"From Cradle to Career: Connecting American Education from Birth Through Adulthood," looked at 13 indicators, such as parent education, family income, preschool enrollment, reading and math scores and high school graduation rates, and scored each of the 50 states on its educational services from early childhood through the post-secondary years.
A key observation was that the state a child calls home has a significant impact on his or her likelihood of success in life. The study highlights the pivotal role of education throughout an individual's lifetime and the importance of linking all facets of education to one another. In other words, what a child learns in pre-school should support lesson plans in elementary school, which should in turn support later education. States that placed at the top of the ranking have strong early-childhood, kindergarten through twelfth grade and post-secondary programs.
In the national study, Alaska showed poorly when it comes to early-childhood education. In particular, the state has no policy for funding education for three and four-year-olds.
It puts no money into pre-school education, according to the study.

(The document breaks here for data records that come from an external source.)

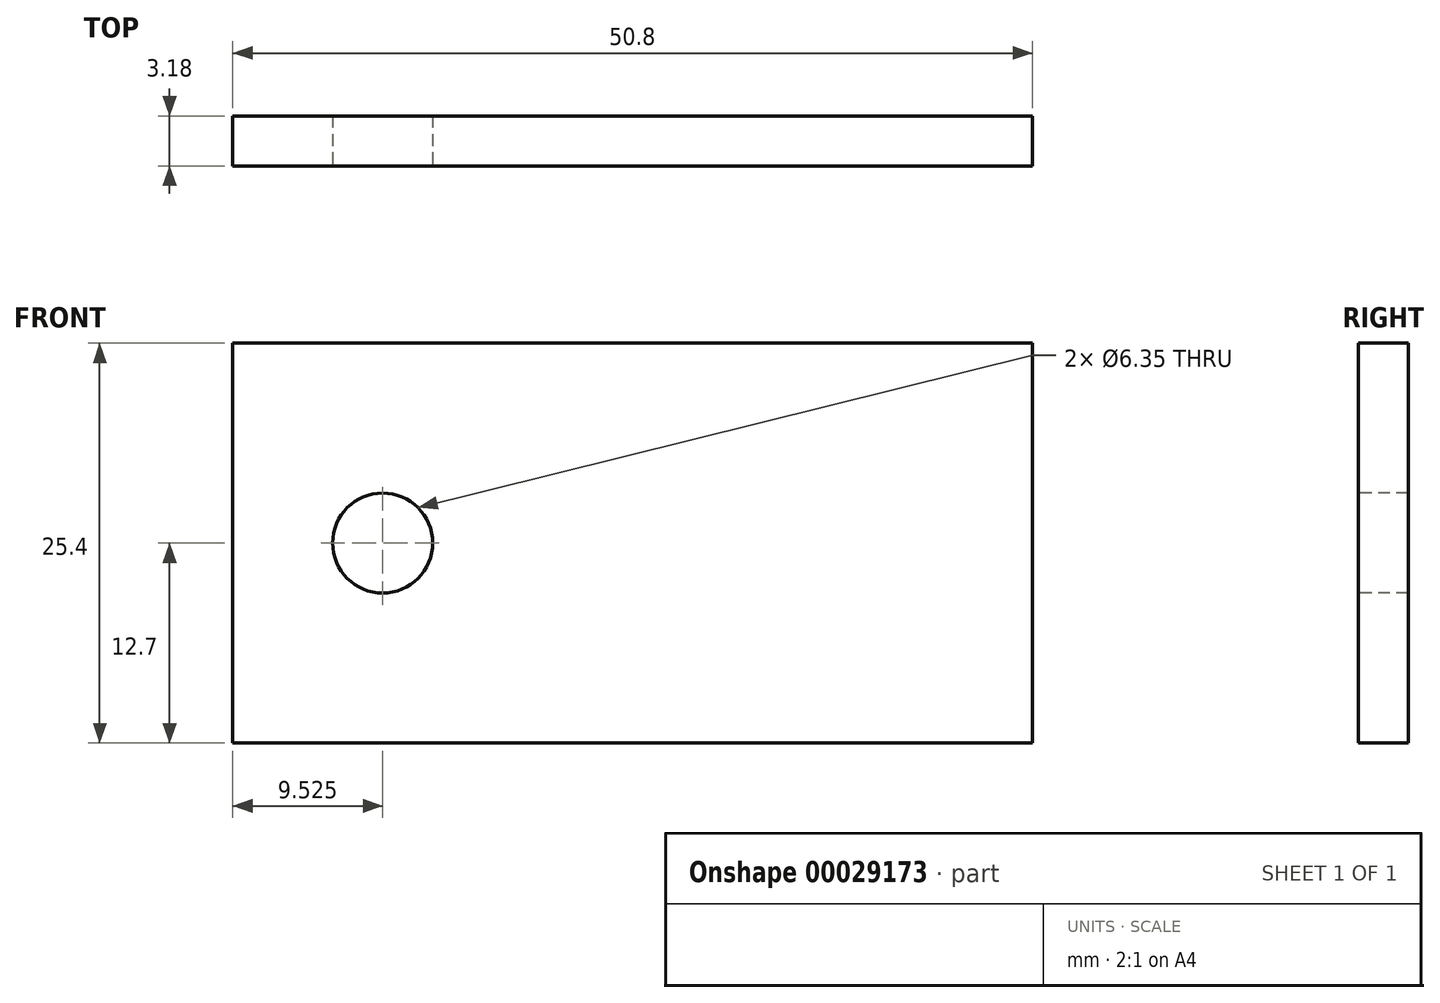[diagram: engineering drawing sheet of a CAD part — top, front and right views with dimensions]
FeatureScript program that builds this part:
annotation { "Feature Type Name" : "Feature", "Feature Type Description" : "" }
export const myFeature = defineFeature(function(context is Context, id is Id, definition is map)
    precondition{}
    {
        {
            var Q0;
            Q0=qCreatedBy(makeId("Front.planeOp"),FACE);
            var sketch = newSketch(context, id + "F0", { "sketchPlane" : qUnion([Q0])});
            skLineSegment(sketch, "E0.rect.bottom", {"start": v(25.4, 12.7) * mm, "end": v(-25.4, 12.7) * mm});
            skLineSegment(sketch, "E0.rect.top", {"start": v(25.4, -12.7) * mm, "end": v(-25.4, -12.7) * mm});
            skLineSegment(sketch, "E0.rect.left", {"start": v(25.4, 12.7) * mm, "end": v(25.4, -12.7) * mm});
            skLineSegment(sketch, "E0.rect.right", {"start": v(-25.4, 12.7) * mm, "end": v(-25.4, -12.7) * mm});
            skPoint(sketch, "E0.rect.middle", {"position": v(0, 0) * mm});
            skSolve(sketch);
        }
        {
            var Q0;
            Q0=makeQuery(id+"F0.imprint","IMPRINT",FACE,{"disambiguationData":[TD([[makeQuery(id+"F0.imprint","IMPRINT",EDGE,{"derivedFrom":sQuery(id+"F0.wireOp",EDGE,"E0.rect.bottom")}),1.0]])]});
            extrude(context, id + "F1", {"entities" : qUnion([Q0]), "depth" : 3.17 * mm});
        }
        {
            var Q0;
            Q0=makeQuery(id+"F1.opExtrude","CAP_FACE",FACE,{"disambiguationData":[OSD([sQuery(id+"F0.wireOp",EDGE,"E0.rect.bottom"),sQuery(id+"F0.wireOp",EDGE,"E0.rect.top"),sQuery(id+"F0.wireOp",EDGE,"E0.rect.left"),sQuery(id+"F0.wireOp",EDGE,"E0.rect.right")])],"isStart":false});
            var sketch = newSketch(context, id + "F2", { "sketchPlane" : qUnion([Q0])});
            skLineSegment(sketch, "E1", {"start": v(-25.4, 0) * mm, "end": v(25.4, 0) * mm});
            skCircle(sketch, "E2", {"center": v(-15.88, 0) * mm, "radius": 3.18 * mm});
            skSolve(sketch);
        }
        {
            var Q0;
            Q0 = qSketchRegion(id + "F2", true);
            extrude(context, id + "F3", {"entities" : qUnion([Q0]), "operationType" : NewBodyOperationType.REMOVE, "oppositeDirection" : true, "depth" : 25.4 * mm});
        }
    });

In comparison, top ranked Connecticut spent $6,663 per child in the 2004-05 school year.
A group of Juneau educators and childcare experts have been presenting findings from a recently commissioned study on the importance of early childhood development to the state's economy.
Earlier this month they held presentations for state legislators and city assembly members and for members of the Juneau Chamber of Commerce.
"Alaska is one of only 10 states in the country that does not have a state-funded program of early care and education, and we'd like that to change," said Carol Prentice, program manager of the University of Alaska Southeast's System for Early Education Development and one of the presenters.
SEED funded an early childhood education economic impact report titled "Step up Early ed and Child Care."
It focuses on care and learning for children under age six and connects child care services for that age group to significant economic factors including employment, and spending in Alaska.
In results released in July, the study found that 87 percent of Alaskans said it's important or very important for state government to support funding of early education and childcare. The study also found that the sector accounts for at least 6,500 jobs statewide, and that's about the same number as total employees in the state's transportation sector.
Alaskan families spend about $150 million annually on care and education for pre-schoolers.
Economist Jim Calvin of the McDowell Group of Juneau conducted the study and found some of its results surprising.
For instance, many Alaskans limit their careers or workforce participation due to concerns about quality, cost or availability of care for their young children.
"If one third of all households with children under six are still having trouble finding the kind of care they'd like for their children, there's plenty of room for improvement," he said at a recent presentation on the study.
Calvin said quality of early education and child care is one of the most important social issues facing Alaska today.
Of those urban Alaskans who said they had trouble finding services for their children, they cited cost as the biggest problem.
The Association for the Education of Young Children in Southeast Alaska estimates a year of child care in Juneau is about $6,700 dollars, compared to $3,500 for a year's tuition at state college.
Juneau has just shy of 200 early care and learning providers including centers, group and licensed home care. Most, according to AEYC-SEA, have some vacancy.
In contrast, the study said that in rural areas, about half of Alaskans looking for childcare services had trouble finding them.